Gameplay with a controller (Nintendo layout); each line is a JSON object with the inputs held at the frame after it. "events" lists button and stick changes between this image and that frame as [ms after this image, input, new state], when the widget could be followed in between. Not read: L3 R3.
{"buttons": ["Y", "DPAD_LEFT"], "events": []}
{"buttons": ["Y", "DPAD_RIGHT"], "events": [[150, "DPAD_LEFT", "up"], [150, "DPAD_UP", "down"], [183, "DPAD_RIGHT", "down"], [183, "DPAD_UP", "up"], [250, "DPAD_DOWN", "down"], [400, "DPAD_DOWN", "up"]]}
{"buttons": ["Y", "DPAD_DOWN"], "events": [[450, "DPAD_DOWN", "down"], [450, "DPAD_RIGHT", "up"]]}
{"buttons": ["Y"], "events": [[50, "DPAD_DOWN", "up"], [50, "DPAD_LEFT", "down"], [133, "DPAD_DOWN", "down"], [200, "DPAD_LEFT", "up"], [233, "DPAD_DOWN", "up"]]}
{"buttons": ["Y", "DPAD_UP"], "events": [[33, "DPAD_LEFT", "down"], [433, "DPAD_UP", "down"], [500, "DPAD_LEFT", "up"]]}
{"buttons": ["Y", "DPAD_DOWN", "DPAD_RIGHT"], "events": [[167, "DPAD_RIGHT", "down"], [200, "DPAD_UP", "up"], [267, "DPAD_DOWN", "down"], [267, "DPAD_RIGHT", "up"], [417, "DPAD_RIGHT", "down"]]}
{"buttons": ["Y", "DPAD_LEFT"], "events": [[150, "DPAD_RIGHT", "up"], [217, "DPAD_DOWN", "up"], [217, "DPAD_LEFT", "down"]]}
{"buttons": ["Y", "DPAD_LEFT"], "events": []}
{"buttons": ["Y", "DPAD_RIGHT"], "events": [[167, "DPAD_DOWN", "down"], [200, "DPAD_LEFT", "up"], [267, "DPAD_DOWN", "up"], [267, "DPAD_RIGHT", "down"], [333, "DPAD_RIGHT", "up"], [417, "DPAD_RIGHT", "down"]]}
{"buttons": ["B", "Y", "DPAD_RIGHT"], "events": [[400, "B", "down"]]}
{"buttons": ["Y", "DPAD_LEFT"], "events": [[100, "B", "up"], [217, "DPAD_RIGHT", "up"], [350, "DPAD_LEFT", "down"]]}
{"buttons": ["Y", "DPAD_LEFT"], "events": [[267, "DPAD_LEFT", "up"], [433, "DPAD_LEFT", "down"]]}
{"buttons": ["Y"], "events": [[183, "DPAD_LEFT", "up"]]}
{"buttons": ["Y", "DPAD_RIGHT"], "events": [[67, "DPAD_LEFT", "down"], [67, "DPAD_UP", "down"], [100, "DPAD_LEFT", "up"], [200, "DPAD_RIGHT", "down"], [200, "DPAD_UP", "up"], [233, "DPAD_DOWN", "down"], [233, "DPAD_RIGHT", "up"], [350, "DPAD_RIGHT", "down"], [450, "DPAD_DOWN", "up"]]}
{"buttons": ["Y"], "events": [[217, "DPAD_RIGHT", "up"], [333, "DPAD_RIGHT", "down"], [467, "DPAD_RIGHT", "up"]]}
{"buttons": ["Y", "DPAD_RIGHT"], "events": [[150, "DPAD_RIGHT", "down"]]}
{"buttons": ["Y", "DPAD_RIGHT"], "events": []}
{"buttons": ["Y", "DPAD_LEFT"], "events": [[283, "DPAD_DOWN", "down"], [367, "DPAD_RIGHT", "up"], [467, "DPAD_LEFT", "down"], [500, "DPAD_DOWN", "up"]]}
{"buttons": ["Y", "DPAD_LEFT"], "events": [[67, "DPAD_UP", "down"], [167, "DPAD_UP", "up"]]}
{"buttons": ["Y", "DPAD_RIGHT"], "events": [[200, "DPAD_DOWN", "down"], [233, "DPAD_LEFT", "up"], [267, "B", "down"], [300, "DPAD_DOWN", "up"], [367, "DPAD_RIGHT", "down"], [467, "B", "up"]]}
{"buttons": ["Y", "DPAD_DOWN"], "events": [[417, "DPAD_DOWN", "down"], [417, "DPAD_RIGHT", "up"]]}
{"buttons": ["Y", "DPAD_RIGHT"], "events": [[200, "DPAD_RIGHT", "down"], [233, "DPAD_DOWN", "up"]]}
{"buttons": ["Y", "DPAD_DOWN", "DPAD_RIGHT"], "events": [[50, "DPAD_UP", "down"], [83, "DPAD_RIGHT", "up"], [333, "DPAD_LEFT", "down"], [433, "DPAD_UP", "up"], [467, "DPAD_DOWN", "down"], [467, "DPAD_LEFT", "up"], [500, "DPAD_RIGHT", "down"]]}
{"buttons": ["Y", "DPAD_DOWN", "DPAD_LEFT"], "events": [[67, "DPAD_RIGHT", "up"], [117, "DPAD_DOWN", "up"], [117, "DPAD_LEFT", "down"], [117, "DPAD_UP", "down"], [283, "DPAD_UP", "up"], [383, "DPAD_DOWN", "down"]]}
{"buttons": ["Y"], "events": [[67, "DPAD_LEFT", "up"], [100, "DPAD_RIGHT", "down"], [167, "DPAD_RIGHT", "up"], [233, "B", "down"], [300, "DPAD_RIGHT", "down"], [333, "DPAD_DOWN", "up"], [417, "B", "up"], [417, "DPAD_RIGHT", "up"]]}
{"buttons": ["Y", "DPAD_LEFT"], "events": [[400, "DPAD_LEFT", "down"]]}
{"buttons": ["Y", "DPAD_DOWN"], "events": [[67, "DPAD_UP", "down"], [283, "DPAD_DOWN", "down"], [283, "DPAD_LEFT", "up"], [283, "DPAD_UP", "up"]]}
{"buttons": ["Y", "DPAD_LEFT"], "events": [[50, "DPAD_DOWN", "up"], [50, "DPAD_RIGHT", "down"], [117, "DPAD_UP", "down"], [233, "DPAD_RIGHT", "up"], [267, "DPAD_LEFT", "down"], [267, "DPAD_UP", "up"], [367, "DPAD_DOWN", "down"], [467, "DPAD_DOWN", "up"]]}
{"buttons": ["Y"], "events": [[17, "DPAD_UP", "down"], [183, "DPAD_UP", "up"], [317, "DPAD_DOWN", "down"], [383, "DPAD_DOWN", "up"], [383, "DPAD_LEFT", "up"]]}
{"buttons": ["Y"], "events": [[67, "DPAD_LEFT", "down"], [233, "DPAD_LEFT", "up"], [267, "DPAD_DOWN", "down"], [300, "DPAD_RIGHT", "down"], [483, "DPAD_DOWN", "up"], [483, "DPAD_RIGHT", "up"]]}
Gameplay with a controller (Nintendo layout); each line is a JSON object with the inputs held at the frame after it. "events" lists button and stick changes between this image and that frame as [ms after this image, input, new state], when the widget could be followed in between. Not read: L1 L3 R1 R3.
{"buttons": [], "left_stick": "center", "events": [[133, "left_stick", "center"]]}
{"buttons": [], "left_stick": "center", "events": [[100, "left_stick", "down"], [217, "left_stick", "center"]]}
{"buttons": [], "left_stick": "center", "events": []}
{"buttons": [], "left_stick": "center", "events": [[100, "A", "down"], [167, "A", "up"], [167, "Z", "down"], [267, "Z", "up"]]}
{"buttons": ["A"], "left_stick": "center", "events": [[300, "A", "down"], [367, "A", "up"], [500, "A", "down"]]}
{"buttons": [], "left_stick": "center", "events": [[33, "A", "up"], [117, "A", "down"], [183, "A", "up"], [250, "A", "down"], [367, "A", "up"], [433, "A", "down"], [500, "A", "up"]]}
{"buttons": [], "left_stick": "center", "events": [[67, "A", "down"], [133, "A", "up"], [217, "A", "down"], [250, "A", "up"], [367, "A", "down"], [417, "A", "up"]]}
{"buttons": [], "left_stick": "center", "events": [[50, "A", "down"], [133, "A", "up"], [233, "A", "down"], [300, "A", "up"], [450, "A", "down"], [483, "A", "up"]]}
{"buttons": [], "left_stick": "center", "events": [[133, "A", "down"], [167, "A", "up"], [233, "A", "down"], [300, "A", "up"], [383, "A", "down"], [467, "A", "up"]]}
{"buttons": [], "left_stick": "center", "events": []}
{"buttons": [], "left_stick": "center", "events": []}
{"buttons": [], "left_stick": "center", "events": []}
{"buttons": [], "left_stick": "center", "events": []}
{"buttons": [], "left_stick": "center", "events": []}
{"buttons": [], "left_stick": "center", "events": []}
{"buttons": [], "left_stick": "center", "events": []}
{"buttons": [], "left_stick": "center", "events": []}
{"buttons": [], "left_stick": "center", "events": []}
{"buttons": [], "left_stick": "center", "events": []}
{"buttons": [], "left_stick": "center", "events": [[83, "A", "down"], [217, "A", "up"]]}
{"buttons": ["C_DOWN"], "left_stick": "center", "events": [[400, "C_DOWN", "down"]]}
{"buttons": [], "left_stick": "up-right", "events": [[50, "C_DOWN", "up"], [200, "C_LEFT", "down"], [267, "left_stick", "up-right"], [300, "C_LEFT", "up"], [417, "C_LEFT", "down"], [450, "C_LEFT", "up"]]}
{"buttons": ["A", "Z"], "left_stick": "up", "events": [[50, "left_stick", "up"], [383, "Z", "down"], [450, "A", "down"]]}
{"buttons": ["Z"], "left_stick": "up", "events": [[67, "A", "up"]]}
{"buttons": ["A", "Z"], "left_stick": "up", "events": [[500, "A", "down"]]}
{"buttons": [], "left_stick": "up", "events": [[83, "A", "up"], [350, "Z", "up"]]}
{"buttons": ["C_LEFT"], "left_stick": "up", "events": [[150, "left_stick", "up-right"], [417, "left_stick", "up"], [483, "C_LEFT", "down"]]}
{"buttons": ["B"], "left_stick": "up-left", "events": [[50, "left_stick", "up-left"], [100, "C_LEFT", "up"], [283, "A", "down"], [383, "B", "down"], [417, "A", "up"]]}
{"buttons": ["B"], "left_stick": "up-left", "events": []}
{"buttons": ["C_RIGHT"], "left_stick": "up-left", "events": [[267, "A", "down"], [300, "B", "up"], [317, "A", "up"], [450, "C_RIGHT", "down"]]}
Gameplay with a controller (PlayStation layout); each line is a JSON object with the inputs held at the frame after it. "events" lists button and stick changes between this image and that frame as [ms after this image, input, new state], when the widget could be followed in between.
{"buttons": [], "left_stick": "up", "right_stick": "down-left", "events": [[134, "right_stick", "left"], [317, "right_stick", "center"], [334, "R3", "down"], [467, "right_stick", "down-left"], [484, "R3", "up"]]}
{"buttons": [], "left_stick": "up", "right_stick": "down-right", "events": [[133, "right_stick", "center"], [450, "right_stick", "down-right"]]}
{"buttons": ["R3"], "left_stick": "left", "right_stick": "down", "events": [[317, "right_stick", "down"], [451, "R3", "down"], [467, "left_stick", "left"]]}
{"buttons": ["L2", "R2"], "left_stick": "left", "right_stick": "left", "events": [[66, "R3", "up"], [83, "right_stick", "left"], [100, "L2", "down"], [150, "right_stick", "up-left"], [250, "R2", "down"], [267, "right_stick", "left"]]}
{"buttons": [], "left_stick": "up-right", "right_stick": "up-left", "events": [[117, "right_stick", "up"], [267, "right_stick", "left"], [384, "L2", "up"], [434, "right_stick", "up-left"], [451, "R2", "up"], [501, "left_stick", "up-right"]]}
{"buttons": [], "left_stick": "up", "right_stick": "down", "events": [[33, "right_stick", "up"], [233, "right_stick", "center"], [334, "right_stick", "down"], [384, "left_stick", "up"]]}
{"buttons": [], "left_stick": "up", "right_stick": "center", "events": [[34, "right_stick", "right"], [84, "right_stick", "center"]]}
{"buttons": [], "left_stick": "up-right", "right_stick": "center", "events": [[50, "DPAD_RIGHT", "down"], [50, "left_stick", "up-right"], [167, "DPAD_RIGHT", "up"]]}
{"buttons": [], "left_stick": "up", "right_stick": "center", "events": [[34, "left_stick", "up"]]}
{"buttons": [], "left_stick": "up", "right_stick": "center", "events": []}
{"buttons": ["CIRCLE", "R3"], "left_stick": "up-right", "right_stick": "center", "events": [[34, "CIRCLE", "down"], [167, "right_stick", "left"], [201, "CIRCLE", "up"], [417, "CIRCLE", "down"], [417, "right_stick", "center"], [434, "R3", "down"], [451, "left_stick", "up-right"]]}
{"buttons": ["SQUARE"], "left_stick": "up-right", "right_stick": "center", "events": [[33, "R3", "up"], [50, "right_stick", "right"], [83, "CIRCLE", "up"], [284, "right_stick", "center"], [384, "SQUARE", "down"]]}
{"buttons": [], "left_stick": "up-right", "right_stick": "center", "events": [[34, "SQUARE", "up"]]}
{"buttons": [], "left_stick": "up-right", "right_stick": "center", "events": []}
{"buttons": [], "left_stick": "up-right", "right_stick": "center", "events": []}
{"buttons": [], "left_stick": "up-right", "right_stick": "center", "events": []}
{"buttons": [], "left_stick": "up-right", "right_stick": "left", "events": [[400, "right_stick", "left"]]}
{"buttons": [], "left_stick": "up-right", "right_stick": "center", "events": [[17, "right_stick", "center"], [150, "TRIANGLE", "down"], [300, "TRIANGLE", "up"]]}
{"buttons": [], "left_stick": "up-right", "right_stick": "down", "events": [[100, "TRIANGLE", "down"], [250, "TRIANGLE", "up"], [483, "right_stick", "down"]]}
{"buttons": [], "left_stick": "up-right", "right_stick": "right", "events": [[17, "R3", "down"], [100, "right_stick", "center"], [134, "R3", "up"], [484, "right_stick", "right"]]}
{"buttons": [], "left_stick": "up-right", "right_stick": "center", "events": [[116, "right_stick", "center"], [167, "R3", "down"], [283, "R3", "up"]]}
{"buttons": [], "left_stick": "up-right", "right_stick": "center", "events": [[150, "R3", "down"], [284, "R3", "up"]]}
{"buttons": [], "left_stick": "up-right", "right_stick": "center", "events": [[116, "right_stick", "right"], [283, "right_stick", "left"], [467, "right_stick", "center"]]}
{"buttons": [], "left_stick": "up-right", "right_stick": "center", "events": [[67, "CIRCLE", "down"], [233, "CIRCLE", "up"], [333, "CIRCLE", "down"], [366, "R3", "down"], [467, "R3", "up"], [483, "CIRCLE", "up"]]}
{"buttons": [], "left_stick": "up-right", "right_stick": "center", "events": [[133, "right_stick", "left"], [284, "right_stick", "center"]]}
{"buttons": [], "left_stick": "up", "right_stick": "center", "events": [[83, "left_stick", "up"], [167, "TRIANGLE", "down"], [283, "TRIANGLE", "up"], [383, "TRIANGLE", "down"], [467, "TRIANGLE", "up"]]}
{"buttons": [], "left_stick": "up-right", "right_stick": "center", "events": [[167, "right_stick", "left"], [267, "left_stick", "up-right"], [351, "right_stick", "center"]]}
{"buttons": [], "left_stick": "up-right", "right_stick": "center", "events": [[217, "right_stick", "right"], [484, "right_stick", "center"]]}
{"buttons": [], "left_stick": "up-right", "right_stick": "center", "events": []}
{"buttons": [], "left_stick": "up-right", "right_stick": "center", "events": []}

..........

> _What you have to do_
Going through the entries above, show each line that contains "Nintendo".

> _Solution_
Gameplay with a controller (Nintendo layout); each line is a JSON object with the inputs held at the frame after it. "events" lists button and stick changes between this image and that frame as [ms after this image, input, new state], when the widget could be followed in between. Not read: L3 R3.
Gameplay with a controller (Nintendo layout); each line is a JSON object with the inputs held at the frame after it. "events" lists button and stick changes between this image and that frame as [ms after this image, input, new state], when the widget could be followed in between. Not read: L1 L3 R1 R3.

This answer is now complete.